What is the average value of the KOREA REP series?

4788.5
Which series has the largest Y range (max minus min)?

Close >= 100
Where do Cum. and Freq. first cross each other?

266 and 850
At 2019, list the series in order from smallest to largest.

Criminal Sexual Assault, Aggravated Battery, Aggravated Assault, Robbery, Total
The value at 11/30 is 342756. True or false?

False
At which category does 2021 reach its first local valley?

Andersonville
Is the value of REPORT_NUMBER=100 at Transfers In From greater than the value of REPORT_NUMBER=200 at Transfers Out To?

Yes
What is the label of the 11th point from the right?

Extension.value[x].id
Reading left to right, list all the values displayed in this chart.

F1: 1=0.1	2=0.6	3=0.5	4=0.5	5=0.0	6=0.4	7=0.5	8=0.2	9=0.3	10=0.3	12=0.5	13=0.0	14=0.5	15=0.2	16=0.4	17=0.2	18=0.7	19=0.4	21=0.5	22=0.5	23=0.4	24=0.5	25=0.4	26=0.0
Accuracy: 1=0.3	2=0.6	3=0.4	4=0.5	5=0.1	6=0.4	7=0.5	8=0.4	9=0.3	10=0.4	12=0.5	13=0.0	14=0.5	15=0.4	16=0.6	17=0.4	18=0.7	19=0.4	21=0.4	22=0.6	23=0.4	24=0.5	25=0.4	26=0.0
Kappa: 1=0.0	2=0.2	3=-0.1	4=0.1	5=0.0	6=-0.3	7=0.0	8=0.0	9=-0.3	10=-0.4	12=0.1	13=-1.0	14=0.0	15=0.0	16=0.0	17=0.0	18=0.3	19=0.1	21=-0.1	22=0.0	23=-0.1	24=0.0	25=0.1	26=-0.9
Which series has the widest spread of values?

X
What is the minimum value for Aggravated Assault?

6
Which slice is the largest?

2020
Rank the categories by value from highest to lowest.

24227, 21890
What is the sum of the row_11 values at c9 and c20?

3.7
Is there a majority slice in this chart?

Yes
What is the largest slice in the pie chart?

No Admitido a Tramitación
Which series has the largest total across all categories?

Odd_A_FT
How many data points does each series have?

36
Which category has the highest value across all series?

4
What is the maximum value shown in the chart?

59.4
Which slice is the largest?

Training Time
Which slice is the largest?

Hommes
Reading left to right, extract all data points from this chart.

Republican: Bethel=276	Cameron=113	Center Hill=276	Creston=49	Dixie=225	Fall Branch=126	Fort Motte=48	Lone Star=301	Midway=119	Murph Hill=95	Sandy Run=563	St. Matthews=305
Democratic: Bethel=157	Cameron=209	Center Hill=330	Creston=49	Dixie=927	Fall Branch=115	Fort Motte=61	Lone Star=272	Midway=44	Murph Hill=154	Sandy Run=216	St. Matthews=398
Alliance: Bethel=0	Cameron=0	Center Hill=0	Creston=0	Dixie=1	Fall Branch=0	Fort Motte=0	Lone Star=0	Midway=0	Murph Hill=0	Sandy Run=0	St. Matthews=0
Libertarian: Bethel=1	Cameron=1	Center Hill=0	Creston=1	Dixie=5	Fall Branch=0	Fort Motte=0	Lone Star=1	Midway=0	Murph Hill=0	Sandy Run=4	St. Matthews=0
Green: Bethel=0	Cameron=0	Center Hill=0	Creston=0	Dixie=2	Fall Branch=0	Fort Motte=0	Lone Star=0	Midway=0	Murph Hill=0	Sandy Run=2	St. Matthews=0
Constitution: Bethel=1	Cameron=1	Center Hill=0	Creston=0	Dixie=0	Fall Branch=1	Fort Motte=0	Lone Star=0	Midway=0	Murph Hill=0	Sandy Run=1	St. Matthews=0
*-*-*
WHAT TO WORK ON
Write out the listing above again, from its first line through the line containing "Reading left to right, extract", inclusive.

RESPONSE TO THE EXERCISE
What is the average value of the KOREA REP series?

4788.5
Which series has the largest Y range (max minus min)?

Close >= 100
Where do Cum. and Freq. first cross each other?

266 and 850
At 2019, list the series in order from smallest to largest.

Criminal Sexual Assault, Aggravated Battery, Aggravated Assault, Robbery, Total
The value at 11/30 is 342756. True or false?

False
At which category does 2021 reach its first local valley?

Andersonville
Is the value of REPORT_NUMBER=100 at Transfers In From greater than the value of REPORT_NUMBER=200 at Transfers Out To?

Yes
What is the label of the 11th point from the right?

Extension.value[x].id
Reading left to right, list all the values displayed in this chart.

F1: 1=0.1	2=0.6	3=0.5	4=0.5	5=0.0	6=0.4	7=0.5	8=0.2	9=0.3	10=0.3	12=0.5	13=0.0	14=0.5	15=0.2	16=0.4	17=0.2	18=0.7	19=0.4	21=0.5	22=0.5	23=0.4	24=0.5	25=0.4	26=0.0
Accuracy: 1=0.3	2=0.6	3=0.4	4=0.5	5=0.1	6=0.4	7=0.5	8=0.4	9=0.3	10=0.4	12=0.5	13=0.0	14=0.5	15=0.4	16=0.6	17=0.4	18=0.7	19=0.4	21=0.4	22=0.6	23=0.4	24=0.5	25=0.4	26=0.0
Kappa: 1=0.0	2=0.2	3=-0.1	4=0.1	5=0.0	6=-0.3	7=0.0	8=0.0	9=-0.3	10=-0.4	12=0.1	13=-1.0	14=0.0	15=0.0	16=0.0	17=0.0	18=0.3	19=0.1	21=-0.1	22=0.0	23=-0.1	24=0.0	25=0.1	26=-0.9
Which series has the widest spread of values?

X
What is the minimum value for Aggravated Assault?

6
Which slice is the largest?

2020
Rank the categories by value from highest to lowest.

24227, 21890
What is the sum of the row_11 values at c9 and c20?

3.7
Is there a majority slice in this chart?

Yes
What is the largest slice in the pie chart?

No Admitido a Tramitación
Which series has the largest total across all categories?

Odd_A_FT
How many data points does each series have?

36
Which category has the highest value across all series?

4
What is the maximum value shown in the chart?

59.4
Which slice is the largest?

Training Time
Which slice is the largest?

Hommes
Reading left to right, extract all data points from this chart.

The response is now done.